Autre cas, puisé dans Le Jardin de reconnaissance (p. 41) : le verbe « réévaluer » qui se voit retravaillé dans « Ravalons l’homme pour ce qu’il est ». A la page 47, un « quoi » devient un « poids » qui devient un « moi » pour redevenir un « quoi » –mais cela relève plus d’un glissement métonymique avec retour à la case-départ que d’une suppression-adjonction pure et simple. Ici, quand on jette quelque chose (« du mourir », par exemple), on ne le jette ni au loin ni au chien mais « au rien » (p. 30). Enfin, dans « Tais-toi » (p. 79), c’est peut-être « T’es toi » qu’il faut entendre.

Notons encore, cette fois dans L’Origine rouge, que des forces alliées y deviennent des « forces ailées » (p. 41), que « n’y voir que du feu » devient « n’y voir que du bois » (p. 109) et que l’assez pagnolesque « O bonne mère ! » devient « O bonne mire ! ». De même, l’» émoi » se change en « effroi » (p. 105) et un « air pincé » devient « percé » (146). Quant à « Dieu », le mot sera rapproché de « lieu » à deux reprises : à la page 94 (« Louange à Dieu et gloire au lieu ») et à la page 106 : « Vidange et louange au Dieu créateur […] Louange au Deux, aux Lieux, au Chien Borgne », rapprochement à rapprocher (si l’on peut dire) de la confusion instaurée entre « inri » et « ici ». Autres rapprochements : entre « bien » et « rien » dans « Menée à bien et à rien » (p. 32) et entre « tort », « dehors » et « mort » (p. 90)

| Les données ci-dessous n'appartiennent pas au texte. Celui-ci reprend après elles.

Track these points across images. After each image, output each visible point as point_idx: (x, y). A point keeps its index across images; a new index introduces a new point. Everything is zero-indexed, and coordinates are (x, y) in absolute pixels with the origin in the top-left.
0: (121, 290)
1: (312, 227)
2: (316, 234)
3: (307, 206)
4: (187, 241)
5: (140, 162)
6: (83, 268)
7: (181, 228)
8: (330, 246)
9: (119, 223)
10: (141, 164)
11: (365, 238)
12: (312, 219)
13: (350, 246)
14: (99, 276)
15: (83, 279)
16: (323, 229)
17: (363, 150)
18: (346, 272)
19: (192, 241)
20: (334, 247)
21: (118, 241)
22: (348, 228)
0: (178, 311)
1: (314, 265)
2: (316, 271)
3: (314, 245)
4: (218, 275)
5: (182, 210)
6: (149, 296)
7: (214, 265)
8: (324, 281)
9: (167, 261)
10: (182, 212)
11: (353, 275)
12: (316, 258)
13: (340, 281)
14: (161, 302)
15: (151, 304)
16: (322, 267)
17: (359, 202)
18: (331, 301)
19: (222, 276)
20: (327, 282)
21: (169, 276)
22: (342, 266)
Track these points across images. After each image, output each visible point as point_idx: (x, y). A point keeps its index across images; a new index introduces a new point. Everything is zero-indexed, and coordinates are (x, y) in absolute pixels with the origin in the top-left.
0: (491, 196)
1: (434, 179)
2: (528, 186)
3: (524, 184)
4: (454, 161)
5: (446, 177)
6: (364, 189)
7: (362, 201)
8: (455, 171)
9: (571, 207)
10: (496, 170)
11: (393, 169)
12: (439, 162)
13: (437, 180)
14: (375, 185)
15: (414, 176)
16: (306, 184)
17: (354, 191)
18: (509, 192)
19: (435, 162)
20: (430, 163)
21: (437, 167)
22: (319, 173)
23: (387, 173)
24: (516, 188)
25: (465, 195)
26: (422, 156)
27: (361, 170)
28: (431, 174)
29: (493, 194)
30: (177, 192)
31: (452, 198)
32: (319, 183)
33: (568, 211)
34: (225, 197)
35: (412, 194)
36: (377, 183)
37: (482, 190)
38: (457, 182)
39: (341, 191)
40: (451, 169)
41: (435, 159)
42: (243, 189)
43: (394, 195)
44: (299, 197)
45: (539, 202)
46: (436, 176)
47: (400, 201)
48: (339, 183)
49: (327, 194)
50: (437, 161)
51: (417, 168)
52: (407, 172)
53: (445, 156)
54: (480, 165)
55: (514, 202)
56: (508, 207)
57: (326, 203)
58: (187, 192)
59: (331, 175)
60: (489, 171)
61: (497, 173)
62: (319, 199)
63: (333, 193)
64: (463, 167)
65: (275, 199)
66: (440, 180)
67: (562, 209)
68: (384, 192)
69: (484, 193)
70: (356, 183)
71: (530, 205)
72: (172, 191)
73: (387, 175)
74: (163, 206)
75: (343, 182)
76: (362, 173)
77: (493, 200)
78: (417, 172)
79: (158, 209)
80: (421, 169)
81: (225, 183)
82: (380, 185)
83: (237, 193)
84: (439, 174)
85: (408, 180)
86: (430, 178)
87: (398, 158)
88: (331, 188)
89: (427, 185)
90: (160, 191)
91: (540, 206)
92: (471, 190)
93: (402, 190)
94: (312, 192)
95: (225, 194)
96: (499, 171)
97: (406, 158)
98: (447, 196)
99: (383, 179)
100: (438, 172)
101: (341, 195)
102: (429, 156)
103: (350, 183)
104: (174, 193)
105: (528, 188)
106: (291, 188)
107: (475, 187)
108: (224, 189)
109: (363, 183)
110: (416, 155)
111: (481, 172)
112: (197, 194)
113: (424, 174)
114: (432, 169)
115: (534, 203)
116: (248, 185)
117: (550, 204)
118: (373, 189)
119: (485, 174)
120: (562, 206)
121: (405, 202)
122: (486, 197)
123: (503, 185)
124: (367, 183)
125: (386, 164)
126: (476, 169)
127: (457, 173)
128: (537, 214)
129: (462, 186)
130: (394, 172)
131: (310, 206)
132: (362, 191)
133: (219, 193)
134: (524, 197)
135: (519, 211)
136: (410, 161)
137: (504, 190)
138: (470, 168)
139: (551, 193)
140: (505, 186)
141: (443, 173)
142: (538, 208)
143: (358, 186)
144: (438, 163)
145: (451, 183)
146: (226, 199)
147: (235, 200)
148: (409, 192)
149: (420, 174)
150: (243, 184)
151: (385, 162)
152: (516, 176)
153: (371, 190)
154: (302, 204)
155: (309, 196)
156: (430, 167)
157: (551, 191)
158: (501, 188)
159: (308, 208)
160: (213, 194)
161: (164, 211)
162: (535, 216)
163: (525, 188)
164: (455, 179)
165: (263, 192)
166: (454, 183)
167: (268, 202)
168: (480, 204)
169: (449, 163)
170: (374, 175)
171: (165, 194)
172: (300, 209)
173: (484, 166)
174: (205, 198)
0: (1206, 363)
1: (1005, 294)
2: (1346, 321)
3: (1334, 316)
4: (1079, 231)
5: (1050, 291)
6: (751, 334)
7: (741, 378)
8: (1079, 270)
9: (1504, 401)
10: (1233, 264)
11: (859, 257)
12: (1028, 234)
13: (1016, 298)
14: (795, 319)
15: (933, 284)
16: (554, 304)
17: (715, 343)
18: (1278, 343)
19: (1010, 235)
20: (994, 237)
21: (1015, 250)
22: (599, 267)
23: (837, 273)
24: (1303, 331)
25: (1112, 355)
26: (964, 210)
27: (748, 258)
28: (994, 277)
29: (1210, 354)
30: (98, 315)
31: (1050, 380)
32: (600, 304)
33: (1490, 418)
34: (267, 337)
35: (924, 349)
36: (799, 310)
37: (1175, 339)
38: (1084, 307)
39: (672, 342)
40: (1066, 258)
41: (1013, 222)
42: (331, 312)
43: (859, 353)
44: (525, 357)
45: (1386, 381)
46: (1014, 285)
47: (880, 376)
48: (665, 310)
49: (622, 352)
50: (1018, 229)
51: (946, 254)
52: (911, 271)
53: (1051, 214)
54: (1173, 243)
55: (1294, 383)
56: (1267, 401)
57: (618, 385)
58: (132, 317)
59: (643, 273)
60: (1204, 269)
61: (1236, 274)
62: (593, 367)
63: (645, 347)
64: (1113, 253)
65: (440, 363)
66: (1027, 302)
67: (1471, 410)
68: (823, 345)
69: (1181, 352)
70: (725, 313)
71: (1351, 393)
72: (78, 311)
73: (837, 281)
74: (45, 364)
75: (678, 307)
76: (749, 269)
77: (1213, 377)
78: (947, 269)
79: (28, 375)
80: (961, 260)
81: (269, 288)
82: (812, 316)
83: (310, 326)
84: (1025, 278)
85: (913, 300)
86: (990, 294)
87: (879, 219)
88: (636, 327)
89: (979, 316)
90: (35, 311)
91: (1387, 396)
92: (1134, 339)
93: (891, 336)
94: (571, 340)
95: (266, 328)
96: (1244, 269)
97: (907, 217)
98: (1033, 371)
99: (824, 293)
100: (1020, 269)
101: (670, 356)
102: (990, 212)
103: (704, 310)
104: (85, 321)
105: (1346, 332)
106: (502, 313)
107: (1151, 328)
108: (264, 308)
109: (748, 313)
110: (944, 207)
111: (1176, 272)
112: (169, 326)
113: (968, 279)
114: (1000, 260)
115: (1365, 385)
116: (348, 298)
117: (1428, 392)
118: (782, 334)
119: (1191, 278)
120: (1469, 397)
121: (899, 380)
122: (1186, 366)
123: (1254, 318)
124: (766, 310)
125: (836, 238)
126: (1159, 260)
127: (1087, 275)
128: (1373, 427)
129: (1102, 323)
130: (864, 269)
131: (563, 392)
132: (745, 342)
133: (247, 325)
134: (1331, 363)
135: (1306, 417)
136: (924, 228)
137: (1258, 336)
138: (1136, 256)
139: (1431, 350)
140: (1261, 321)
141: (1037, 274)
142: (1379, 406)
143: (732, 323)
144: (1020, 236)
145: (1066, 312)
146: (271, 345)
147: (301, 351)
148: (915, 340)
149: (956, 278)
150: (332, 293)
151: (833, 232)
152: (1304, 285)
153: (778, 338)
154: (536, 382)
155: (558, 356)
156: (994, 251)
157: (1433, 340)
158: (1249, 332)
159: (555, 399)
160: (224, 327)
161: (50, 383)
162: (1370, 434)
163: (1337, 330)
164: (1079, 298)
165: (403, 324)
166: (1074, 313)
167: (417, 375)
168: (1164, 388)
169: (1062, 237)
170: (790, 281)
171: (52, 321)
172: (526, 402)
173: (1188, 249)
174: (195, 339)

A la page 145, « U BUNHUM NIHIL » (le « Bonhomme Nihil » s’étant donc transformé) se mettra absurdement à chanter « Un jûr tû verrû, / Le crûque-mûrt t’emporterû / U plutût tu l’verru plus : / Car tu s’rabbu défunctuu ». Quant au « u » final d’«urluberlu », il sera remplacé par le suffixe « istes », les « Urluburlistes » étant sans doute des farfelus et/ou des illuminés (O.R. ; p. 26). Quant à l’entame en « Un jûr tu verru », elle pourra rappeler le vers d’une chanson de Mouloudji (« Un jour, tu verras », etc.). Concernant le titre, on ne réalise peut-être pas assez la parenté entre les mots Origine et Orifice : l’Orifice rouge, s’il évoque un peu la plaie de Jean des Trous (et le scepticisme de Thomas), s’expliquerait par la perforation déchirante que fut l’apparition de cette Parole qui transperça Adam comme une épée sanglante – et ce serait donc pour cela que, depuis, on parle d’Origine rouge, périphrase possible pour parole.